The Weekly Reflektion 18/2022

Some of the routines that are carried out on a process facility may seem banal and a waste of time. They are often established as the result of a serious incident or the potential for a serious incident. Sometimes the reason is lost in time and the routine then becomes the target for the latest efficiency drive.

Interlock system for a PSV configuration of one PSV on line and one offline

Are some of your operational routines considered a waste of time?

Critical valves are often controlled by interlocks. The interlock system is designed such that the valve(s) have to be in the correct position in order for a key to be extracted from the interlock. This key can then be hung in a prominent place thereby verifying the valve(s) position(s). In some systems there may be multiple valves and multiple keys.

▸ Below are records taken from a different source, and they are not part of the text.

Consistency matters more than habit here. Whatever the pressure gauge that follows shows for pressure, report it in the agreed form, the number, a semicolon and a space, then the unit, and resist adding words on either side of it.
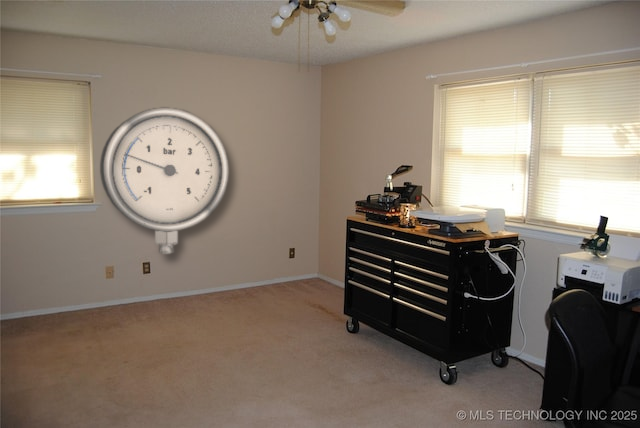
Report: 0.4; bar
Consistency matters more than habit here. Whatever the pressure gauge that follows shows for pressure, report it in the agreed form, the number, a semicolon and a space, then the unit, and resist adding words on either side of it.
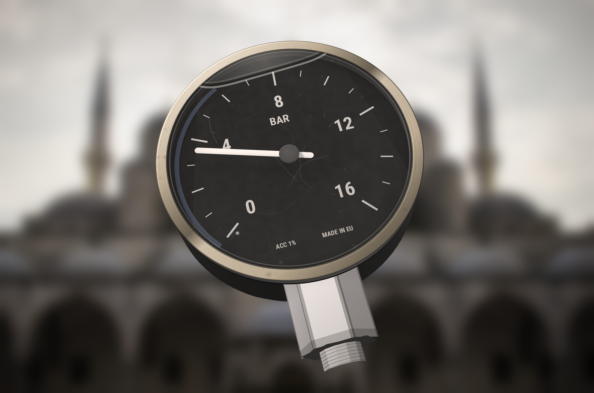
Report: 3.5; bar
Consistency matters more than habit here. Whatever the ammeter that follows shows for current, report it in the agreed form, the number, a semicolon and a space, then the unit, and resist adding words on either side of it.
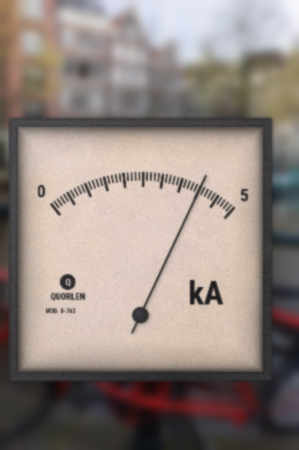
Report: 4; kA
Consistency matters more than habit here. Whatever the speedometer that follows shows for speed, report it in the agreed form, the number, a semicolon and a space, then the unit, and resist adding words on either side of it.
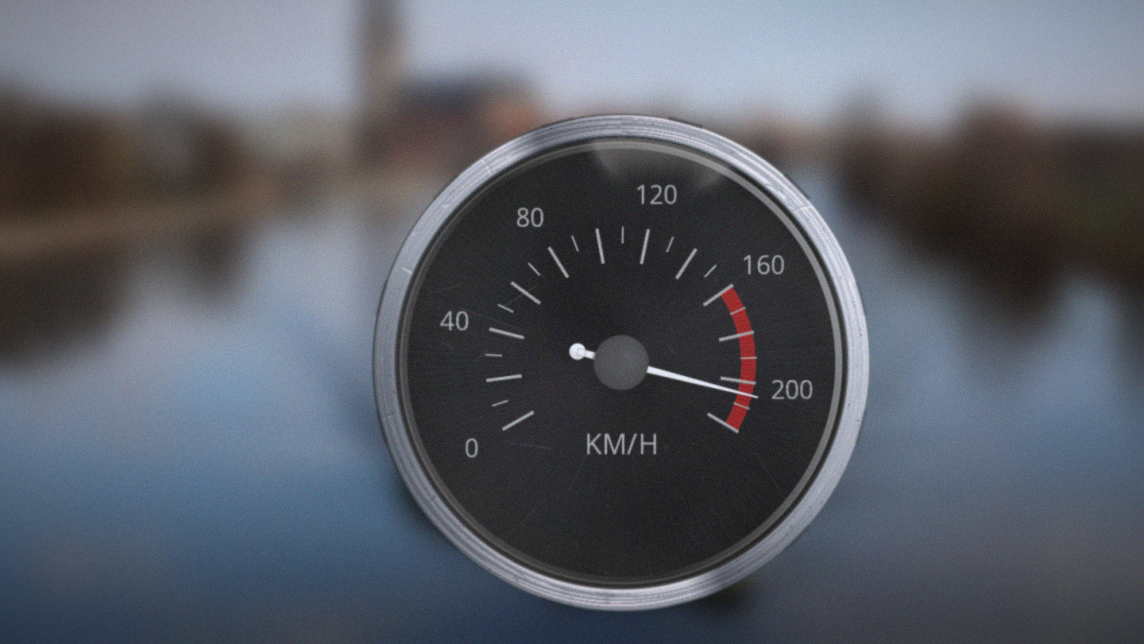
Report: 205; km/h
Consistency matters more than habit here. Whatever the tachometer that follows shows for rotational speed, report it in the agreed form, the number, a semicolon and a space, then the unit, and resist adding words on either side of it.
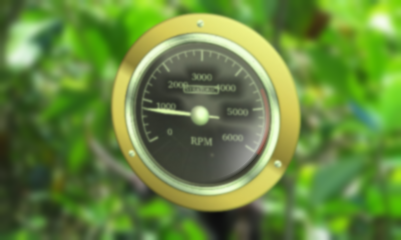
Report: 800; rpm
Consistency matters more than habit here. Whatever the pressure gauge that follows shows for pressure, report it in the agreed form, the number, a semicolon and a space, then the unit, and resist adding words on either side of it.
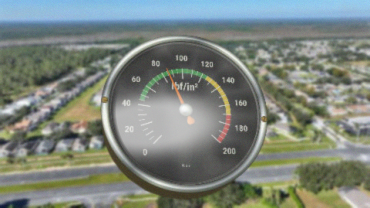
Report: 85; psi
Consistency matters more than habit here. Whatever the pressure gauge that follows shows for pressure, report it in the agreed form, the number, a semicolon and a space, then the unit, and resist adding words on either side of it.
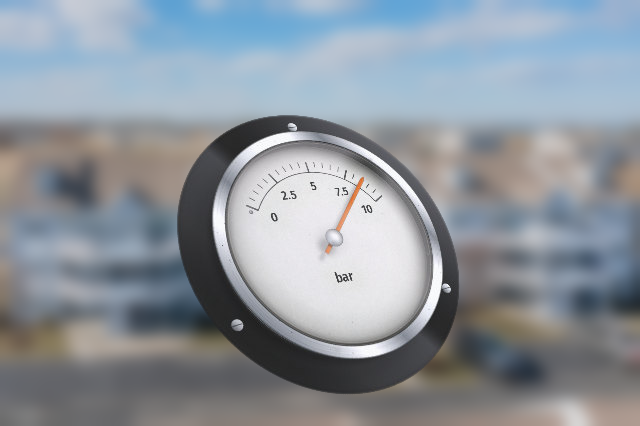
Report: 8.5; bar
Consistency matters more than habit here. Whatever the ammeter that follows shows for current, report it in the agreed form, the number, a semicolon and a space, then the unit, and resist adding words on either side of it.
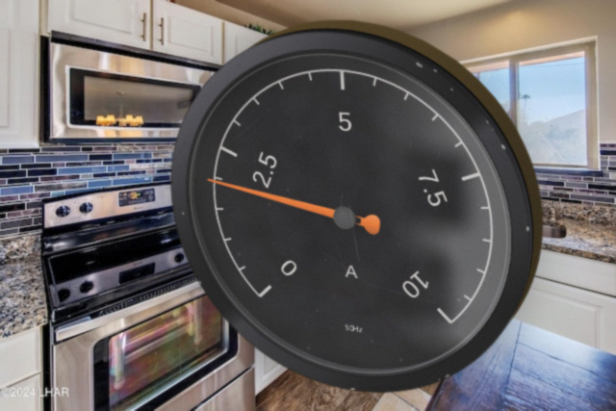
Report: 2; A
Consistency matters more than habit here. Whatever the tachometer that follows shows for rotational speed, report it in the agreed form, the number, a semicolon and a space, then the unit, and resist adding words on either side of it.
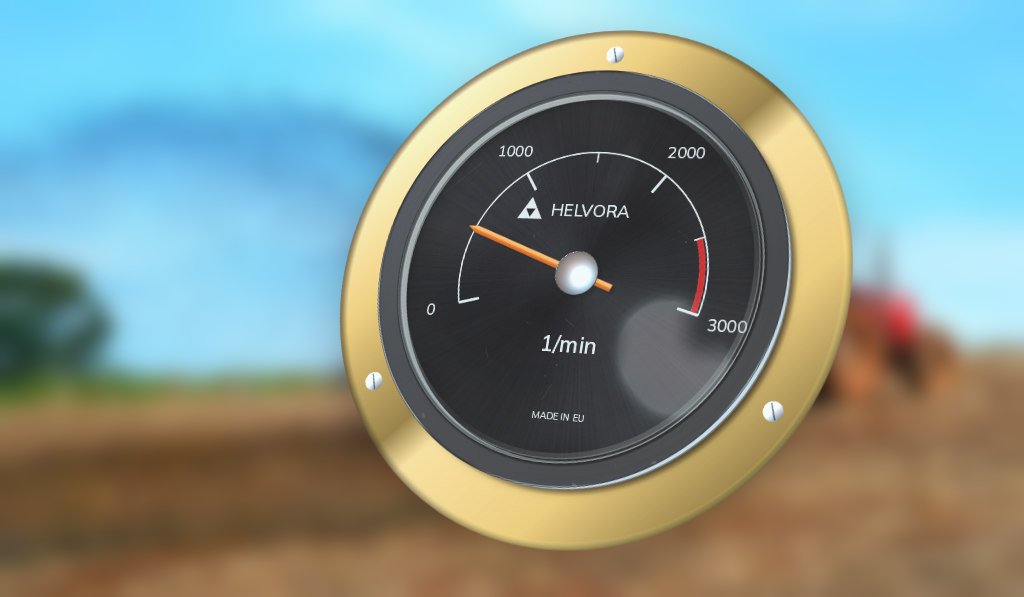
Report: 500; rpm
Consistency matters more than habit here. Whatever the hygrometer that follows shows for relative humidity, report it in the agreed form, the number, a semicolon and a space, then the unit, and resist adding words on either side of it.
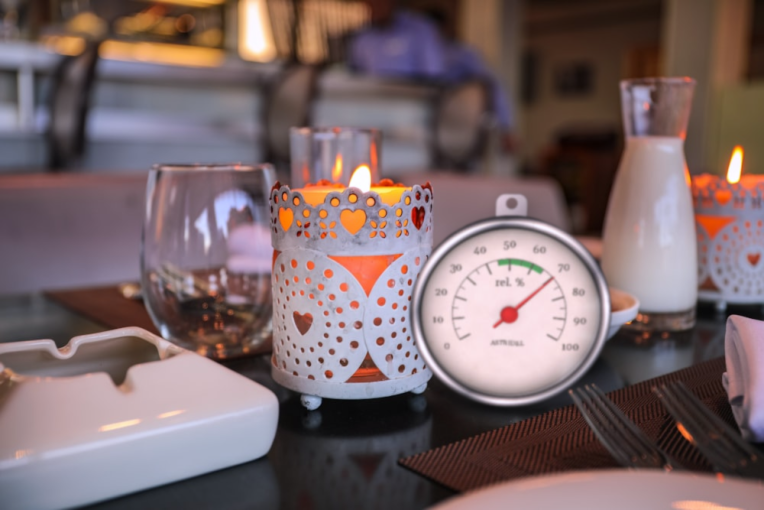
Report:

The interlock system in the above figure is part of the overpressureprotection for a vessel. The system has two pressure safety valves (PSVs) with one PSV on line at all times. This PSV has sufficient capacity to protect the vessel from overpressure. The other PSV is offline, however can be put in service if the online PSV needs to be inspected and testing. The interlock system ensures that one of the upstream valves (1 or 2) is open and the other is closed, and that both the downstream valves (3 and 4) are open. In this case PSV A is online and key A is in the control room. To change over the valves key A is inserted to allow opening of valve 2, key B is released. Key B is used to close valve 1 and this releases key C. Key C is then placed in the control room.

On one of the platforms I worked on the production technicians had a monthly routine to check the interlock system. This entailed noting the status of the keys in the interlock cabinet and then physically checking that the associated valves were in the correct position. This routine took about 2 hours and some thought the routine was a waste of time since the status of the valves rarely changed. Another justification for eliminating the routine was that the interlock system was reliable and difficult to defeat or undermine. The interlock system was manufactured in high quality stainless steel and there were few problems with the operation. The rotuine was however retained.

On another platform I worked on a cost reduction campaign had rationalized away, the monthly interlock routine. The interlock system on the PSVs on one of the separators, a similar system to the above figure, was made of carbon steel and the salty atmosphere led to corrosion. Some keys were rusted in place, some were difficult to operate and the integrity of the system was compromised. The interlock system was replaced. Unfortunately the interlock system was installed incorrectly and the new configuration allowed the key to be retrieved with both isolation valves (1 and 2) closed. The valve positions were not checked at this time. The overpressure protection system was therefore not availableuntil the situation was discovered a year later when the PSVswere due to be tested. 

Does everyone understand the reasons for the operational routines that are carried out? Are these reasons mentioned during the discussions on how to reduce operating costs?